In [5]: pd.Series(range(10)).expanding().var(alpha=0.5, adjust=False, bias=True)
Out[5]:
0 NaN
1 0.500000
2 1.000000
3 1.666667
4 2.500000
5 3.500000
6 4.666667
7 6.000000
8 7.500000
9 9.166667
dtype: float64
In [6]: pd.Series(range(10)).expanding().var(alpha=0.5, adjust=False, bias=False)
Out[6]:
0 NaN
1 0.500000
2 1.000000
3 1.666667
4 2.500000
5 3.500000
6 4.666667
7 6.000000
8 7.500000
9 9.166667
dtype: float64
However, if we manually construct the ExponentialMovingWindow ourselves, we see the difference
In [7]: from pandas.core.window.ewm import ExponentialMovingWindow
In [8]: ExponentialMovingWindow(obj=pd.Series(range(10)), alpha=0.5, adjust=False).var(bias=True)
Out[8]:
0 0.000000
1 0.250000
2 0.687500
3 1.109375
4 1.433594
5 1.655273
6 1.796631
7 1.882751
8 1.933578
9 1.962887
dtype: float64
In [9]: ExponentialMovingWindow(obj=pd.Series(range(10)), alpha=0.5, adjust=False).var(bias=False)
Out[9]:
0 NaN
1 0.500000
2 1.100000
3 1.690476
4 2.158824
5 2.485337
6 2.695604
7 2.824300
8 2.900412
9 2.944341
dtype: float64
Note that this matches the polars result
In [11]: pl.Series(range(10)).ewm_var(alpha=0.5, adjust=False)
Out[11]:
shape: (10,)
Series: '' [f64]
[
0.0
0.25
0.6875
1.109375
1.433594
1.655273
1.796631
1.882751
1.933578
1.962887
]
For reference, here is some information on constructing unbiased estimates.

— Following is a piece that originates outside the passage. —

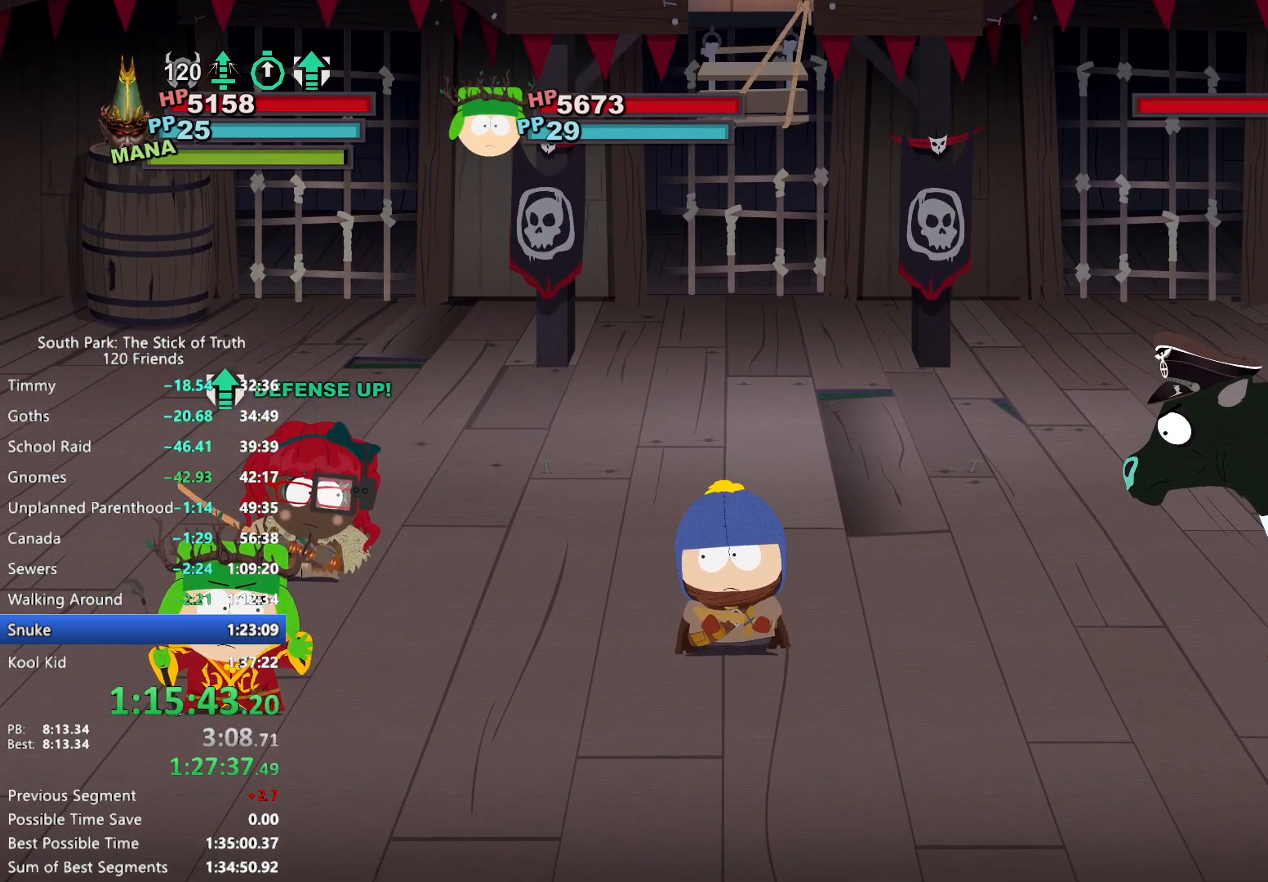
{"dt_ms": 500, "buttons": [], "left_stick": "center", "right_stick": "center", "events": []}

I was able to replicate the bias = False output
mean = {}
biased_var = {}
unbiased_var = {}
x = np.arange(10)
alpha = 0.5
for n, x_n in enumerate(x):
prev_mean = mean.get(n - 1, x_n)
mean[n] = (1 - alpha) * prev_mean + alpha * x_n
prev_biased_var = biased_var.get(n - 1, 0)
biased_var[n] = (1 - alpha) * (prev_biased_var + alpha * np.square(x_n - prev_mean))
weights = np.power(1 - alpha, np.arange(n + 1))
weights[:-1] *= alpha
correction = (weights.sum()**2) / ((weights.sum()**2) - (weights**2).sum())
unbiased_var[n] = biased_var[n] * correction
>>> pd.DataFrame(
{
"mean": pd.Series(mean),
"biased_var": pd.Series(biased_var),
"unbiased_var": pd.Series(unbiased_var),
}
)
mean biased_var unbiased_var
0 -10.000000 0.000000 NaN
1 -9.500000 0.250000 0.500000
2 -8.750000 0.687500 1.100000
3 -7.875000 1.109375 1.690476
4 -6.937500 1.433594 2.158824
5 -5.968750 1.655273 2.485337
6 -4.984375 1.796631 2.695604
7 -3.992188 1.882751 2.824300
8 -2.996094 1.933578 2.900412
9 -1.998047 1.962887 2.944341
This StackOverflow comment was helpful.
Would a PR for supporting the bias flag be welcome?
Thanks for disecting this @matteosantama, and great to have some insights on what we do different than pandas. :+1:
A PR supprorting the bias would be very welcome. :raised_hands:
I think we also should document why we differ from pandas.